[SOURCE DATA]
________

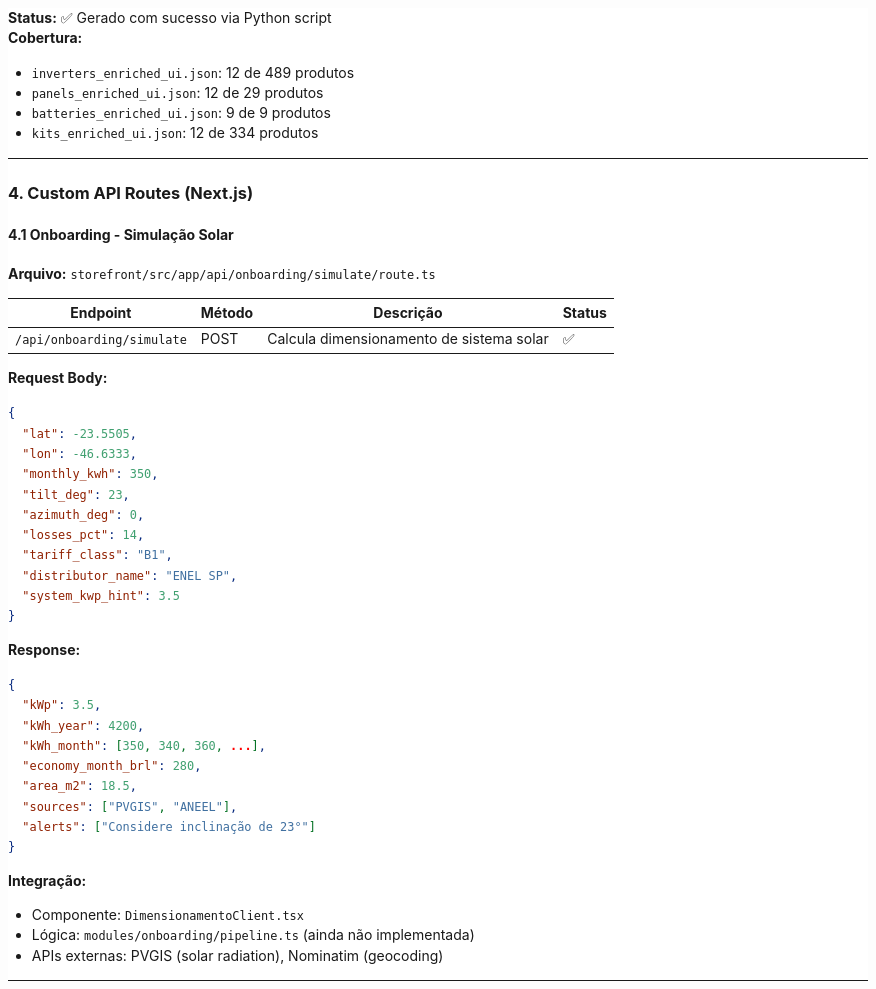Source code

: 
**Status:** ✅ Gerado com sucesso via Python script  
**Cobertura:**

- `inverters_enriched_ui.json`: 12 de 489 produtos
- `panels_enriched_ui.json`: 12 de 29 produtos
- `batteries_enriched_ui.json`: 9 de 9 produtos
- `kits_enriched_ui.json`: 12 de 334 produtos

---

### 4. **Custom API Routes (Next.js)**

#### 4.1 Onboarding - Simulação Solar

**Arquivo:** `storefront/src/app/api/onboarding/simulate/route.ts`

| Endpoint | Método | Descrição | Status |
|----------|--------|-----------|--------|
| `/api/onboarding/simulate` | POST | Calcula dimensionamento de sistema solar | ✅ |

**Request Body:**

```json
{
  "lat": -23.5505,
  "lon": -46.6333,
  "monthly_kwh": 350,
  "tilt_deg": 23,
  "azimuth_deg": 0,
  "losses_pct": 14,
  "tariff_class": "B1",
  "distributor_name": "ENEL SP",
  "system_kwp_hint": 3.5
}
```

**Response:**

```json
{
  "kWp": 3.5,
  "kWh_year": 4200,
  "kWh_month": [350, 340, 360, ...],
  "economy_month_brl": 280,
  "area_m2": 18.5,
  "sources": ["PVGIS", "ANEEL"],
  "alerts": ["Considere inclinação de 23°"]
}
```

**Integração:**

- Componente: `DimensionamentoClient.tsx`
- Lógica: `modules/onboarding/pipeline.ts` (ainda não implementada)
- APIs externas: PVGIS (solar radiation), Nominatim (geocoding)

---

________

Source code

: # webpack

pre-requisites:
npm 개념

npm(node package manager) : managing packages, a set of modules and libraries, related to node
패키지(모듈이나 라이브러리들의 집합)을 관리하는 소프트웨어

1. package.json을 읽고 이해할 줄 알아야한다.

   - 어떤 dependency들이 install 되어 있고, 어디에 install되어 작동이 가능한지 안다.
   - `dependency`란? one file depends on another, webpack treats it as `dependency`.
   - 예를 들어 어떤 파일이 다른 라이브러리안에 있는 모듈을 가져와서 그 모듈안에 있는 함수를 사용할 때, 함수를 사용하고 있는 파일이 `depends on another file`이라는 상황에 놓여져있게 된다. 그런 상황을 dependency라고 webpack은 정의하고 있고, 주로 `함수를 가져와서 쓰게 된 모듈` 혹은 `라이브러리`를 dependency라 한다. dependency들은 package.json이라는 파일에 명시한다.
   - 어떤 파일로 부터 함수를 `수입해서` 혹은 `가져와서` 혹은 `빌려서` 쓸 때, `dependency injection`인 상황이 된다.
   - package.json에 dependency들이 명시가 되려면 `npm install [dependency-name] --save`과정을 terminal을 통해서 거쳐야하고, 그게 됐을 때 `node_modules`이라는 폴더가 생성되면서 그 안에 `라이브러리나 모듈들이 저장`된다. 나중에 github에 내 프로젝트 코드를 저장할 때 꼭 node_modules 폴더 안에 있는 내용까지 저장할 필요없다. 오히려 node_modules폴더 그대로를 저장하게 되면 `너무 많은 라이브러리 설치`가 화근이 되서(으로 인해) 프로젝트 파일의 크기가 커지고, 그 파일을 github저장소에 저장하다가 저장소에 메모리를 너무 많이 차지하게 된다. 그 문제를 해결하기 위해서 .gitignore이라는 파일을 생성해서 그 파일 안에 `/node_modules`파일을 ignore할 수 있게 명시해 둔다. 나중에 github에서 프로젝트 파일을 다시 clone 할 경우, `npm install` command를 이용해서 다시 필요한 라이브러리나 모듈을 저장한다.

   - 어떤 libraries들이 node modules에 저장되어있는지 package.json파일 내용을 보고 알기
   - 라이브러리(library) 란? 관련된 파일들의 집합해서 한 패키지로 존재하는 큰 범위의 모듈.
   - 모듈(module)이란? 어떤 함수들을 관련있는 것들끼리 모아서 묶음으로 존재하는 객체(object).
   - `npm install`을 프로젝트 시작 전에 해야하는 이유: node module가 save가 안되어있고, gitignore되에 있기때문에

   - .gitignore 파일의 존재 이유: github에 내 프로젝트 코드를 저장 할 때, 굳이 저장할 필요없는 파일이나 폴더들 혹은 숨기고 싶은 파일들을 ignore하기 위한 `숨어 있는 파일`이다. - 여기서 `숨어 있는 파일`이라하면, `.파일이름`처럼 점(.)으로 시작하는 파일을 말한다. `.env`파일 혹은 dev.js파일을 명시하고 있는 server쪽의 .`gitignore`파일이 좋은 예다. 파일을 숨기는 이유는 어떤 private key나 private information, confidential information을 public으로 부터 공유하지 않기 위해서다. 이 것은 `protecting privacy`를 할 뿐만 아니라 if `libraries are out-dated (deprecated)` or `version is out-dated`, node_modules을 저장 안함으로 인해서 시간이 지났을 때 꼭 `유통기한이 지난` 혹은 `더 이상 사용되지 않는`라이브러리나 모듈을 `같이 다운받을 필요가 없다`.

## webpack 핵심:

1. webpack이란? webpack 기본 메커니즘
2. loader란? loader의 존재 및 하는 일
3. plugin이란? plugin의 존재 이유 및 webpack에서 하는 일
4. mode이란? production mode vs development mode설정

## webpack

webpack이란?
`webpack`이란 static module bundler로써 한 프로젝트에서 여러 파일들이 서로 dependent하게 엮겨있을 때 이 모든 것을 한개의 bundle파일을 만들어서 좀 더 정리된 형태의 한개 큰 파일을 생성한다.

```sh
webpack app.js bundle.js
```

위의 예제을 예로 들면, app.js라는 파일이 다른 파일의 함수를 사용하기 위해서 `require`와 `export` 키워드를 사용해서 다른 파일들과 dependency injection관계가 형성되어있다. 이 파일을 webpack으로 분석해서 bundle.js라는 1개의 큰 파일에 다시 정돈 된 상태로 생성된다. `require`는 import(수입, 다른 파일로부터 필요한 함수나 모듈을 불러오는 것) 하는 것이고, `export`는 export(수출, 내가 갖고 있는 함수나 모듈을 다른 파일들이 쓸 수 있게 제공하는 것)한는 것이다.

________

[EXERCISE DESCRIPTION]
Your task is to copy each line of the material that contains the word "존재하는".

[ANSWER SPACE]
   - 라이브러리(library) 란? 관련된 파일들의 집합해서 한 패키지로 존재하는 큰 범위의 모듈.
   - 모듈(module)이란? 어떤 함수들을 관련있는 것들끼리 모아서 묶음으로 존재하는 객체(object).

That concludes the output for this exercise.